* EXERCISE REQUIREMENTS *
Retype the data below line for line and word for word, leaving out the pictures.

Stored entries:
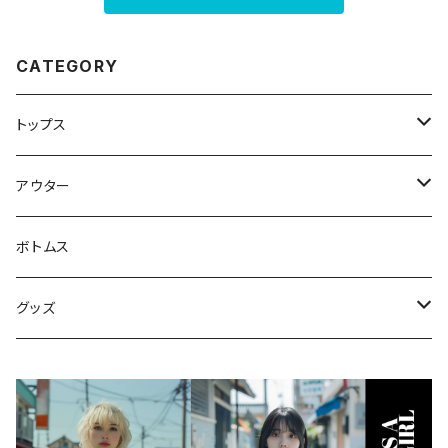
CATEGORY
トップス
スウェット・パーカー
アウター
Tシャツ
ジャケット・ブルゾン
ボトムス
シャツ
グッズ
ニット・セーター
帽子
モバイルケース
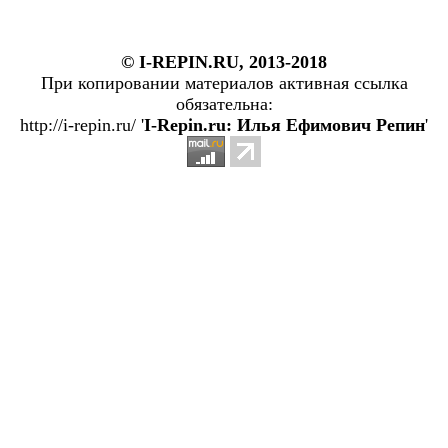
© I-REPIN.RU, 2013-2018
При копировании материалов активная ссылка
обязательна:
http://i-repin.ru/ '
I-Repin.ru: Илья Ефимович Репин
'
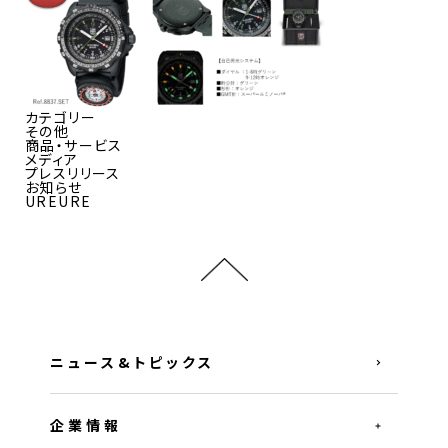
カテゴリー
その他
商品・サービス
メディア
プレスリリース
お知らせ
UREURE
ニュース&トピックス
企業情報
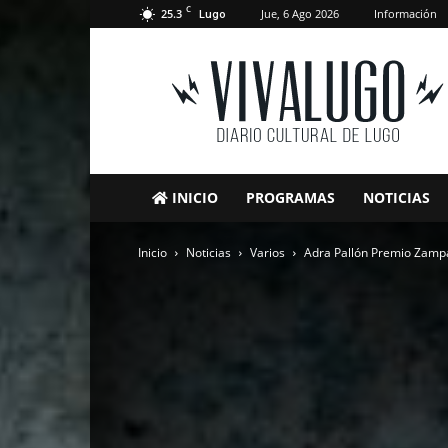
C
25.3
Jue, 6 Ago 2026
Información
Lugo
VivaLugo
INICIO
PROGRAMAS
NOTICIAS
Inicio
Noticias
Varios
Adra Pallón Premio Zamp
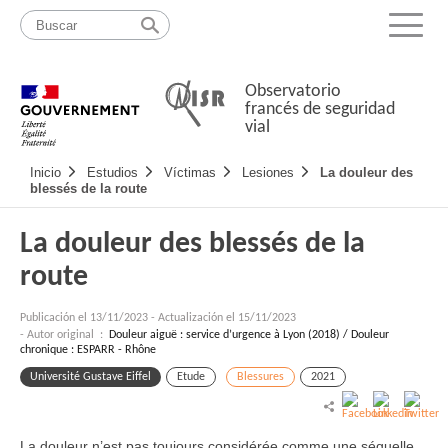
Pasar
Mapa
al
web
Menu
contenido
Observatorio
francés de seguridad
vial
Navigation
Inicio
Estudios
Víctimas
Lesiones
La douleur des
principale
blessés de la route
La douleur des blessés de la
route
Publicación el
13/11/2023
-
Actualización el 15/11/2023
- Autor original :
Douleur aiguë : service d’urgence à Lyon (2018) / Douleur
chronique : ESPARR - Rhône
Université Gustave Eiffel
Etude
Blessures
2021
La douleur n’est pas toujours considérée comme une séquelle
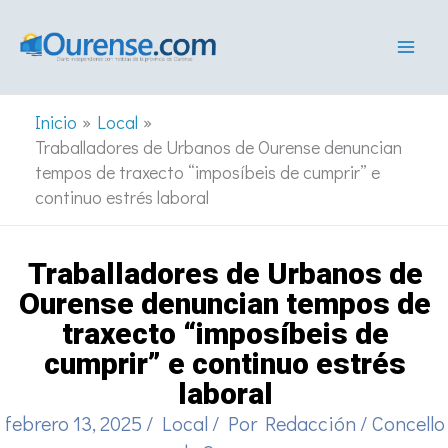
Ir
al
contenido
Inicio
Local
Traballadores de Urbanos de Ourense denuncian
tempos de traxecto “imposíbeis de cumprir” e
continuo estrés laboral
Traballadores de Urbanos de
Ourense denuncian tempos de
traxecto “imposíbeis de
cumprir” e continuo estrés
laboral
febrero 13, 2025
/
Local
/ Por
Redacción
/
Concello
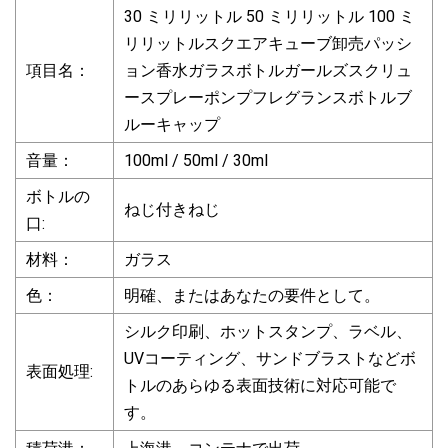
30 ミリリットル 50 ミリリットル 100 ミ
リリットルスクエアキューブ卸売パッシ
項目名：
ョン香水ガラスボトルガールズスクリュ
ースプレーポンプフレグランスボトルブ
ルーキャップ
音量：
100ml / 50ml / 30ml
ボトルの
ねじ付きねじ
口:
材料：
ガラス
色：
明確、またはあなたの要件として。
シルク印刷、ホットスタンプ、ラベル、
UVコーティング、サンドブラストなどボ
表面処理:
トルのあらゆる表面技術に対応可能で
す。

* YOUR RESPONSE *
CATEGORY
トップス
スウェット・パーカー
アウター
Tシャツ
ジャケット・ブルゾン
ボトムス
シャツ
グッズ
ニット・セーター
帽子
モバイルケース
© I-REPIN.RU, 2013-2018
При копировании материалов активная ссылка
обязательна:
http://i-repin.ru/ '
I-Repin.ru: Илья Ефимович Репин
'
カテゴリー
その他
商品・サービス
メディア
プレスリリース
お知らせ
UREURE
ニュース&トピックス
企業情報
C
25.3
Jue, 6 Ago 2026
Información
Lugo
VivaLugo
INICIO
PROGRAMAS
NOTICIAS
Inicio
Noticias
Varios
Adra Pallón Premio Zamp
Pasar
Mapa
al
web
Menu
contenido
Observatorio
francés de seguridad
vial
Navigation
Inicio
Estudios
Víctimas
Lesiones
La douleur des
principale
blessés de la route
La douleur des blessés de la
route
Publicación el
13/11/2023
-
Actualización el 15/11/2023
- Autor original :
Douleur aiguë : service d’urgence à Lyon (2018) / Douleur
chronique : ESPARR - Rhône
Université Gustave Eiffel
Etude
Blessures
2021
La douleur n’est pas toujours considérée comme une séquelle
Ir
al
contenido
Inicio
Local
Traballadores de Urbanos de Ourense denuncian
tempos de traxecto “imposíbeis de cumprir” e
continuo estrés laboral
Traballadores de Urbanos de
Ourense denuncian tempos de
traxecto “imposíbeis de
cumprir” e continuo estrés
laboral
febrero 13, 2025
/
Local
/ Por
Redacción
/
Concello
30 ミリリットル 50 ミリリットル 100 ミ
リリットルスクエアキューブ卸売パッシ
項目名：
ョン香水ガラスボトルガールズスクリュ
ースプレーポンプフレグランスボトルブ
ルーキャップ
音量：
100ml / 50ml / 30ml
ボトルの
ねじ付きねじ
口:
材料：
ガラス
色：
明確、またはあなたの要件として。
シルク印刷、ホットスタンプ、ラベル、
UVコーティング、サンドブラストなどボ
表面処理:
トルのあらゆる表面技術に対応可能で
す。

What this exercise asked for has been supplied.